▸ Task brief
Produce exactly the lines from the one holding "click(209, 499)" through the last line of the data below, with every picture left out.

Provided information START

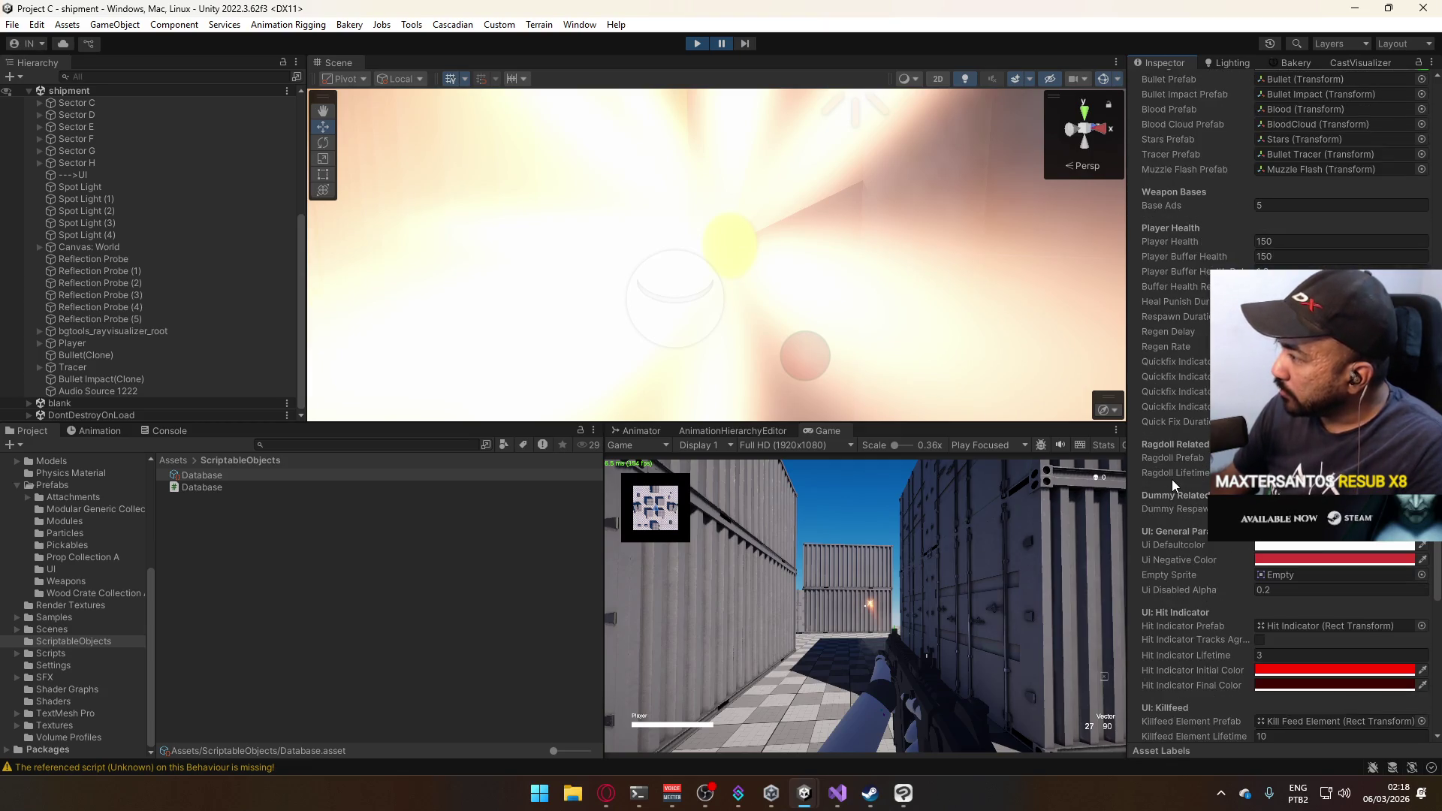
scroll(1169, 482, up, 4)
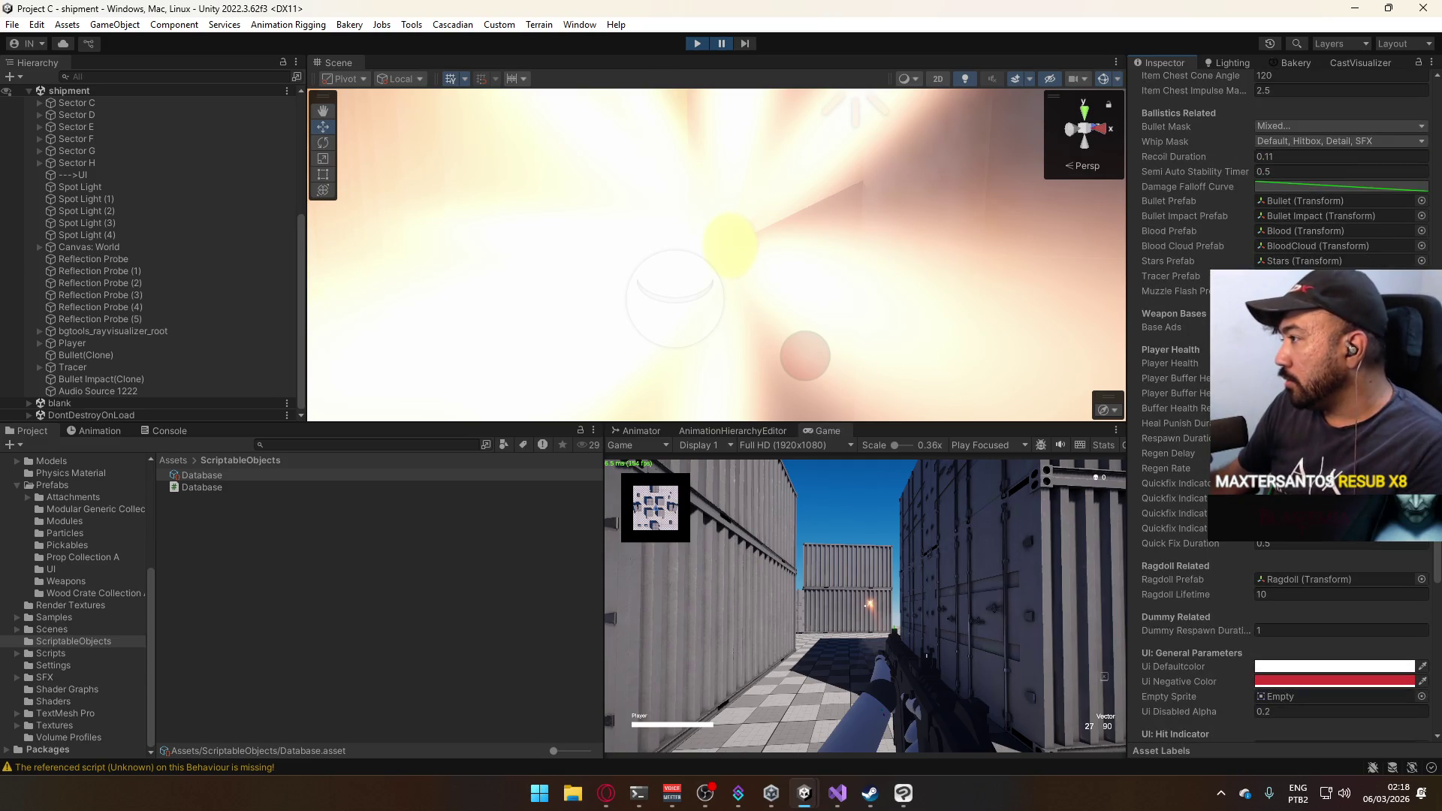
click(1296, 220)
Open the Bullet Impact prefab in its prefab stage and orbit the view.
click(209, 499)
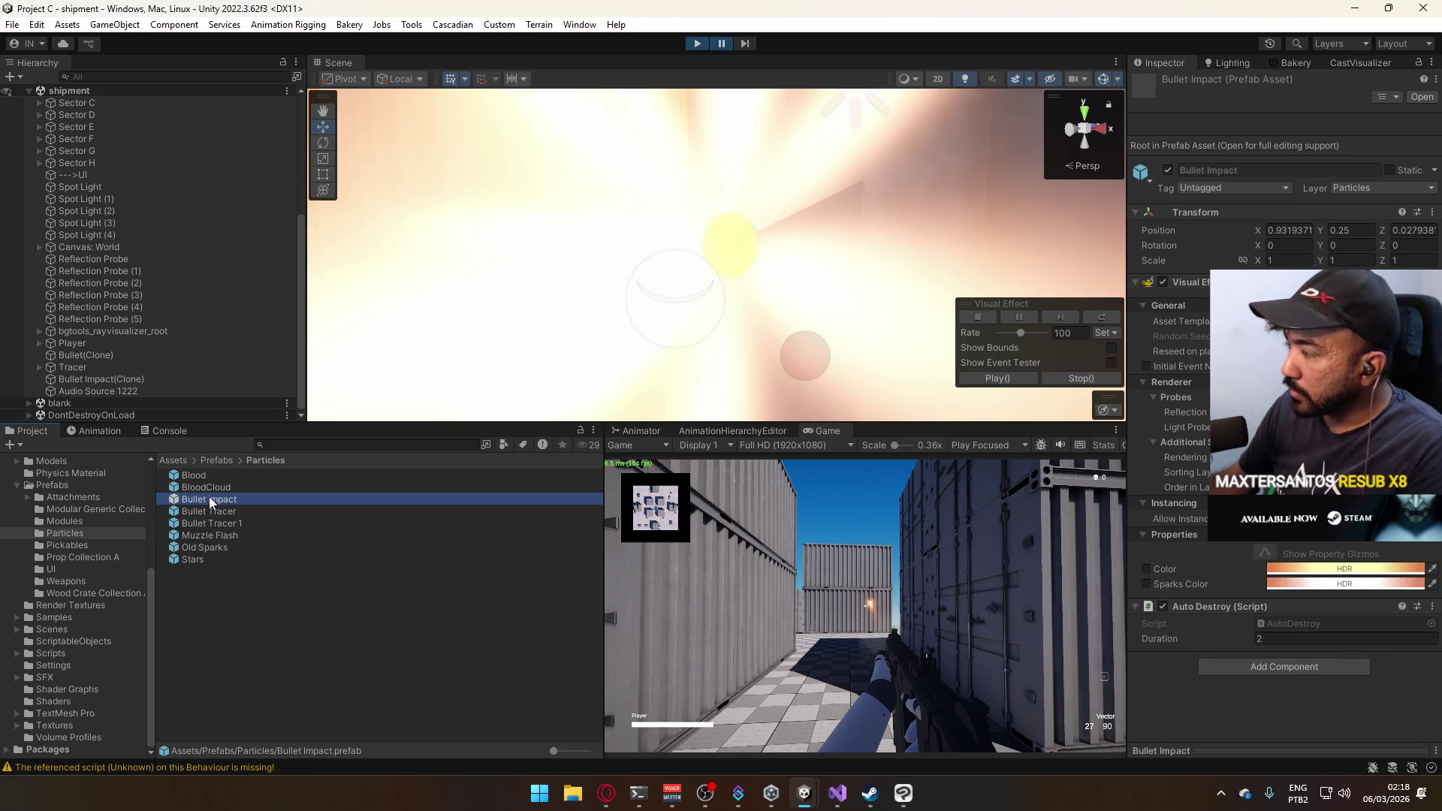
double_click(209, 497)
mouse_move(676, 301)
mouse_down()
mouse_move(741, 298)
mouse_move(759, 280)
mouse_move(721, 313)
mouse_up()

Provided information END

▸ Result of this task
click(209, 499)
double_click(209, 497)
mouse_move(676, 301)
mouse_down()
mouse_move(741, 298)
mouse_move(759, 280)
mouse_move(721, 313)
mouse_up()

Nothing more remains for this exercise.